• _Task details_: Put the lines of the records below, from the first line through the line containing "class: Arachnida", into a JSON list of strings with one string per line and with blank lines omitted. Include both the first line and the line containing "class: Arachnida".

• _Supplied data_:
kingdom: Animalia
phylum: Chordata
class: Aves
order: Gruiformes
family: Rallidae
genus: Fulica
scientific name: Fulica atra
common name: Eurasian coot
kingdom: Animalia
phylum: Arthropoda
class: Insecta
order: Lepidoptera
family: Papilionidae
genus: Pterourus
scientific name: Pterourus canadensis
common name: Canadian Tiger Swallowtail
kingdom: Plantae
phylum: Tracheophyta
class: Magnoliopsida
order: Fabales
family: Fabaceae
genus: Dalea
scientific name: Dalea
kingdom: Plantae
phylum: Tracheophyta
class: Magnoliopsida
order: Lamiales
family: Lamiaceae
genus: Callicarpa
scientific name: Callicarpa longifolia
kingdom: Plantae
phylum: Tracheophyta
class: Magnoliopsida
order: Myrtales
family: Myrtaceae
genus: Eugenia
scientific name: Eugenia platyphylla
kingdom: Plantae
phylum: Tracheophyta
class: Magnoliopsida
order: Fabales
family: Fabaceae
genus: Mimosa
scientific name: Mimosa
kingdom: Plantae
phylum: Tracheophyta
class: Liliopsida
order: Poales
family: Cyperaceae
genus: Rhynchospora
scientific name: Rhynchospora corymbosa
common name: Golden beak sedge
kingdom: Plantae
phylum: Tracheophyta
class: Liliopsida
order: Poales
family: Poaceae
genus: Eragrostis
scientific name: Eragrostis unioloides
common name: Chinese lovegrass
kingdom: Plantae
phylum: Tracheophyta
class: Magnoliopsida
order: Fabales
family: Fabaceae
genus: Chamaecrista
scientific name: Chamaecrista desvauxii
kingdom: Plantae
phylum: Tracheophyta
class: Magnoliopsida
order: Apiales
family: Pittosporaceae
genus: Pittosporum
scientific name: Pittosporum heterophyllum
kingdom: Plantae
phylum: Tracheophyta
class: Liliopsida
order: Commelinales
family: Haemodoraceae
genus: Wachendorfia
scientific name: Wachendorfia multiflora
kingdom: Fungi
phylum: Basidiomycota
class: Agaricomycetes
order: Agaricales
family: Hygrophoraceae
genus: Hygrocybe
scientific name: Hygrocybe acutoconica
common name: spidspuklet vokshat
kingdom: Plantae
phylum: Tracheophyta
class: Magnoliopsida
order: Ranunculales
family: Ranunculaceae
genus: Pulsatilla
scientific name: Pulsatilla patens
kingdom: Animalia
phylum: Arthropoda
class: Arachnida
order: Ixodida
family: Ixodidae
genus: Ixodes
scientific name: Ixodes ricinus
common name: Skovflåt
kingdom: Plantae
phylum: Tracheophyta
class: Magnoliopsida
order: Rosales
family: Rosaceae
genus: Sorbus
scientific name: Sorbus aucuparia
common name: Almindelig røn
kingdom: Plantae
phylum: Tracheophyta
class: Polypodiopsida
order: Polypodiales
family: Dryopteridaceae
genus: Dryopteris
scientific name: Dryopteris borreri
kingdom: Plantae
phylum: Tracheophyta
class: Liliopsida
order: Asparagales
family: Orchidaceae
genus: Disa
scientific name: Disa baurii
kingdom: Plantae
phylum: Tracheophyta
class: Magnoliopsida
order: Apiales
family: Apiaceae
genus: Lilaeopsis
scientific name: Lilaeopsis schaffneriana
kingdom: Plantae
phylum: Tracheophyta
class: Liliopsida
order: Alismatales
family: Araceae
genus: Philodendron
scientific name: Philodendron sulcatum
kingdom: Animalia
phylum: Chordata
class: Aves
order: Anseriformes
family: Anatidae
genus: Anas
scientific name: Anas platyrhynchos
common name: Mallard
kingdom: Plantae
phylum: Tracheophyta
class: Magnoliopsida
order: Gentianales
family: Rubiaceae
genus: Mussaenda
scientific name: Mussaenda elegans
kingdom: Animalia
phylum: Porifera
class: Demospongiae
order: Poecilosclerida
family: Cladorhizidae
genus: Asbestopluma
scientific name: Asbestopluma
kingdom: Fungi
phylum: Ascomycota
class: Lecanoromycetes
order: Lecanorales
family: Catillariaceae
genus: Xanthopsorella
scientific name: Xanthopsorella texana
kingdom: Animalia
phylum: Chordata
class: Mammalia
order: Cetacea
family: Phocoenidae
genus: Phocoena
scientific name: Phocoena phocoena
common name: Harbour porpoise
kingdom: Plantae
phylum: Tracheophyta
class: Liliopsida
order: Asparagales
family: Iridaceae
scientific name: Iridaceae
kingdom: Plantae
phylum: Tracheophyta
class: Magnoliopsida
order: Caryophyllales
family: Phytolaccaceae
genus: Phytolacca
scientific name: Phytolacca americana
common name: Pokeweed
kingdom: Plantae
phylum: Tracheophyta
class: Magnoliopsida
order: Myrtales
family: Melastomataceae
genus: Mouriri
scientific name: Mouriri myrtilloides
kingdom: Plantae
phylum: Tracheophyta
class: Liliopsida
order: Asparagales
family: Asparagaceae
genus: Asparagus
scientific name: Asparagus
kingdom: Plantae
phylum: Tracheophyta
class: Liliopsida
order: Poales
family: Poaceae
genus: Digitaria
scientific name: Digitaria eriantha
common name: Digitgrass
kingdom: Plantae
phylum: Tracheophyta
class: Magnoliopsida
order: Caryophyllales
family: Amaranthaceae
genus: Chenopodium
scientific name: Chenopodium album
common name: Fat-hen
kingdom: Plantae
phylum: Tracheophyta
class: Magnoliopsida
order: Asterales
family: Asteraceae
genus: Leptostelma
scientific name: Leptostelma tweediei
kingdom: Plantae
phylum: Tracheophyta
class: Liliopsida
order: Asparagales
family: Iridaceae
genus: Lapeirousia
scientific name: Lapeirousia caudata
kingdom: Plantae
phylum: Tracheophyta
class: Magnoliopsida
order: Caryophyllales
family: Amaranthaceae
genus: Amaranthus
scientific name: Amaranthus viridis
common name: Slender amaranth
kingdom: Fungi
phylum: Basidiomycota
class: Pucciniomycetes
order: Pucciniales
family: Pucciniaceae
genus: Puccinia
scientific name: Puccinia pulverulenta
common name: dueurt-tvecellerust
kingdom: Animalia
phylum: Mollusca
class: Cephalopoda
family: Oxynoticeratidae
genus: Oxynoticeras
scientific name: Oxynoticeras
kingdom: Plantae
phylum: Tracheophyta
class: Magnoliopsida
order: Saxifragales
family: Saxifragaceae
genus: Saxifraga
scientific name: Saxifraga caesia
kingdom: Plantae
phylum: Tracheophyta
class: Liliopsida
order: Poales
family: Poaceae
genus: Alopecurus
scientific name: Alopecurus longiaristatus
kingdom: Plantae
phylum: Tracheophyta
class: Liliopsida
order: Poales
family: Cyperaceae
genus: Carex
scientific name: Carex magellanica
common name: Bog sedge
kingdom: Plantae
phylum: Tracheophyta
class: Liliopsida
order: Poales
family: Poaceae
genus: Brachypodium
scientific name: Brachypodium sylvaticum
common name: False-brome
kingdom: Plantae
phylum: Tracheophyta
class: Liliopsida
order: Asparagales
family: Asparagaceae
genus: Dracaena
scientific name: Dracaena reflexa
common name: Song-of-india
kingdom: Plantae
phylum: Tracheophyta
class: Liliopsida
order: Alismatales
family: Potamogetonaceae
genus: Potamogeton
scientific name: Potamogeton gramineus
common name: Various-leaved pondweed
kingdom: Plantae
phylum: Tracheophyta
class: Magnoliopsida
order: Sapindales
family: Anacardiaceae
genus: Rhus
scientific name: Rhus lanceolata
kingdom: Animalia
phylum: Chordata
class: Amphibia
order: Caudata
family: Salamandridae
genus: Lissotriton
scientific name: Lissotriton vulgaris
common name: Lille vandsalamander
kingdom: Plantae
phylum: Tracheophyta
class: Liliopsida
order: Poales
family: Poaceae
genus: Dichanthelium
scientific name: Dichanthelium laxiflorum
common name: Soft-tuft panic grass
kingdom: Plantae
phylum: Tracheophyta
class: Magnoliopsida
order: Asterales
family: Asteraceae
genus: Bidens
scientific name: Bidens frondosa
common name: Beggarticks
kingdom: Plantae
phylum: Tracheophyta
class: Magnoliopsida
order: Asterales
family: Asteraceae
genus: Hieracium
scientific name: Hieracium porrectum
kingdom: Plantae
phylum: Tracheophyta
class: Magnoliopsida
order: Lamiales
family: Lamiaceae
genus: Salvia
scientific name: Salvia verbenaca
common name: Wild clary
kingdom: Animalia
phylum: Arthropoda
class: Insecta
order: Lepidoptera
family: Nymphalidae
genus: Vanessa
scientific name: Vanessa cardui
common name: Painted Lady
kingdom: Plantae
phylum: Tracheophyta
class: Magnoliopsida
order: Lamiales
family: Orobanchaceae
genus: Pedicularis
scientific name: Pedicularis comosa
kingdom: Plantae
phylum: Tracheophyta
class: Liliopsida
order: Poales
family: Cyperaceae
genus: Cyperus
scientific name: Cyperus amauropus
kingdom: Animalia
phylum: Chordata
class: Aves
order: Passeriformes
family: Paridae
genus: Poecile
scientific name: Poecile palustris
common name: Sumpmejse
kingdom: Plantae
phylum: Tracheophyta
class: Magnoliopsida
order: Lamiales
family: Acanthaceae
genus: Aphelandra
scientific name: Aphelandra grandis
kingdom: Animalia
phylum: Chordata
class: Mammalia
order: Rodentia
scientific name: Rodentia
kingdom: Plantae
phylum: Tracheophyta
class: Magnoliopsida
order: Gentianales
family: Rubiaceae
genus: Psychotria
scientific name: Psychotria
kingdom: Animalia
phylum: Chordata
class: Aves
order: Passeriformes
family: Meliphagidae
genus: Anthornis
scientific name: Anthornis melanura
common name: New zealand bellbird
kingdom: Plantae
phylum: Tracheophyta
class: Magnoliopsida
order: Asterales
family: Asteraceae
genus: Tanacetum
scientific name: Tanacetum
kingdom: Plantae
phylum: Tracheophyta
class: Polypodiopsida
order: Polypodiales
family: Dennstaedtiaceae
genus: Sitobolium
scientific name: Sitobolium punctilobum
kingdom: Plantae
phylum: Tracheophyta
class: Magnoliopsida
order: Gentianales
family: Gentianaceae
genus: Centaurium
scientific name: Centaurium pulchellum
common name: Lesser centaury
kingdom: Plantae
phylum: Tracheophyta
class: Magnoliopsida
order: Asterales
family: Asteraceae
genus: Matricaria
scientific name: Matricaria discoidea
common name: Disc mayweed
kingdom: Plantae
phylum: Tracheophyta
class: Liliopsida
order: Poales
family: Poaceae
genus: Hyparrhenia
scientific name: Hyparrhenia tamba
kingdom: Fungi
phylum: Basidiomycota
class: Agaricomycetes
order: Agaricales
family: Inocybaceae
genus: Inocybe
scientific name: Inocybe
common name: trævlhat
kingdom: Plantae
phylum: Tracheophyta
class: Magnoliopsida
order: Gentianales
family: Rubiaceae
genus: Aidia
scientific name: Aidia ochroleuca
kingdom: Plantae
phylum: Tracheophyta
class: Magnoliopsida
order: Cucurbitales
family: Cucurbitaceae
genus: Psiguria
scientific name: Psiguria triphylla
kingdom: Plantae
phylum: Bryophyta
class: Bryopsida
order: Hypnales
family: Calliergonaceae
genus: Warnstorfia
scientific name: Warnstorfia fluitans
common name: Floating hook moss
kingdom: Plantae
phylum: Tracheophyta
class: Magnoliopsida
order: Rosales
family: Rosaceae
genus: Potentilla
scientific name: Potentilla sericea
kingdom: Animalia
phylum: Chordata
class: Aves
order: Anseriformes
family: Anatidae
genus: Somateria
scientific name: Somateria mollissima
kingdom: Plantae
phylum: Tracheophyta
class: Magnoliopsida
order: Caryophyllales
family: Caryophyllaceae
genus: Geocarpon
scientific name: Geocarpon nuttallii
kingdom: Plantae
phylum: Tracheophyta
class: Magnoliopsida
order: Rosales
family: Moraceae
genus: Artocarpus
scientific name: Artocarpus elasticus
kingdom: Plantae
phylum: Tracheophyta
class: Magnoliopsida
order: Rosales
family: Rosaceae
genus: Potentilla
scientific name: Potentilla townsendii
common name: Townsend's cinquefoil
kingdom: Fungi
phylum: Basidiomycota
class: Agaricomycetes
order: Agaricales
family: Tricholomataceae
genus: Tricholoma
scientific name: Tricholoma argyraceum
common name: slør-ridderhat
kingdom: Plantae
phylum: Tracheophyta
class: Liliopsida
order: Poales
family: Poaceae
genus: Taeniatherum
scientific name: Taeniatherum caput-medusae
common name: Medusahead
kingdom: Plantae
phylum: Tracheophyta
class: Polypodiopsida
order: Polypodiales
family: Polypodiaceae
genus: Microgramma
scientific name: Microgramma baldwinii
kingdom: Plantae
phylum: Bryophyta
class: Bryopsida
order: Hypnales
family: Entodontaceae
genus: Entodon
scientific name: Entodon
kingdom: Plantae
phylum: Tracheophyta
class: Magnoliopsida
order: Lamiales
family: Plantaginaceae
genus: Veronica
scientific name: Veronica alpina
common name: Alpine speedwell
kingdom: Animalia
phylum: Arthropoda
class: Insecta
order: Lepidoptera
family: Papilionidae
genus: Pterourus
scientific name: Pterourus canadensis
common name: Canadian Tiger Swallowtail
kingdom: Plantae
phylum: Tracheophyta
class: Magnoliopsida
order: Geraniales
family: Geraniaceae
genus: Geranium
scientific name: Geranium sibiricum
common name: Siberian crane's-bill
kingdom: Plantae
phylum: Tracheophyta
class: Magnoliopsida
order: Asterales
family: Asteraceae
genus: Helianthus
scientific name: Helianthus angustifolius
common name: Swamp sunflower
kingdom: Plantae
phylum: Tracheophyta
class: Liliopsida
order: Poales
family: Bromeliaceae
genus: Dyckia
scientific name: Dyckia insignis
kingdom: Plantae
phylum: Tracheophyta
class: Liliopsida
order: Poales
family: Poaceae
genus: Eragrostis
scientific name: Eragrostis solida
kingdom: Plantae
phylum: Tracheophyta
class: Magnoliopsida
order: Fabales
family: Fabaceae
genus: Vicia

• _Answer to this exercise_:
[
  "kingdom: Animalia",
  "phylum: Chordata",
  "class: Aves",
  "order: Gruiformes",
  "family: Rallidae",
  "genus: Fulica",
  "scientific name: Fulica atra",
  "common name: Eurasian coot",
  "kingdom: Animalia",
  "phylum: Arthropoda",
  "class: Insecta",
  "order: Lepidoptera",
  "family: Papilionidae",
  "genus: Pterourus",
  "scientific name: Pterourus canadensis",
  "common name: Canadian Tiger Swallowtail",
  "kingdom: Plantae",
  "phylum: Tracheophyta",
  "class: Magnoliopsida",
  "order: Fabales",
  "family: Fabaceae",
  "genus: Dalea",
  "scientific name: Dalea",
  "kingdom: Plantae",
  "phylum: Tracheophyta",
  "class: Magnoliopsida",
  "order: Lamiales",
  "family: Lamiaceae",
  "genus: Callicarpa",
  "scientific name: Callicarpa longifolia",
  "kingdom: Plantae",
  "phylum: Tracheophyta",
  "class: Magnoliopsida",
  "order: Myrtales",
  "family: Myrtaceae",
  "genus: Eugenia",
  "scientific name: Eugenia platyphylla",
  "kingdom: Plantae",
  "phylum: Tracheophyta",
  "class: Magnoliopsida",
  "order: Fabales",
  "family: Fabaceae",
  "genus: Mimosa",
  "scientific name: Mimosa",
  "kingdom: Plantae",
  "phylum: Tracheophyta",
  "class: Liliopsida",
  "order: Poales",
  "family: Cyperaceae",
  "genus: Rhynchospora",
  "scientific name: Rhynchospora corymbosa",
  "common name: Golden beak sedge",
  "kingdom: Plantae",
  "phylum: Tracheophyta",
  "class: Liliopsida",
  "order: Poales",
  "family: Poaceae",
  "genus: Eragrostis",
  "scientific name: Eragrostis unioloides",
  "common name: Chinese lovegrass",
  "kingdom: Plantae",
  "phylum: Tracheophyta",
  "class: Magnoliopsida",
  "order: Fabales",
  "family: Fabaceae",
  "genus: Chamaecrista",
  "scientific name: Chamaecrista desvauxii",
  "kingdom: Plantae",
  "phylum: Tracheophyta",
  "class: Magnoliopsida",
  "order: Apiales",
  "family: Pittosporaceae",
  "genus: Pittosporum",
  "scientific name: Pittosporum heterophyllum",
  "kingdom: Plantae",
  "phylum: Tracheophyta",
  "class: Liliopsida",
  "order: Commelinales",
  "family: Haemodoraceae",
  "genus: Wachendorfia",
  "scientific name: Wachendorfia multiflora",
  "kingdom: Fungi",
  "phylum: Basidiomycota",
  "class: Agaricomycetes",
  "order: Agaricales",
  "family: Hygrophoraceae",
  "genus: Hygrocybe",
  "scientific name: Hygrocybe acutoconica",
  "common name: spidspuklet vokshat",
  "kingdom: Plantae",
  "phylum: Tracheophyta",
  "class: Magnoliopsida",
  "order: Ranunculales",
  "family: Ranunculaceae",
  "genus: Pulsatilla",
  "scientific name: Pulsatilla patens",
  "kingdom: Animalia",
  "phylum: Arthropoda",
  "class: Arachnida"
]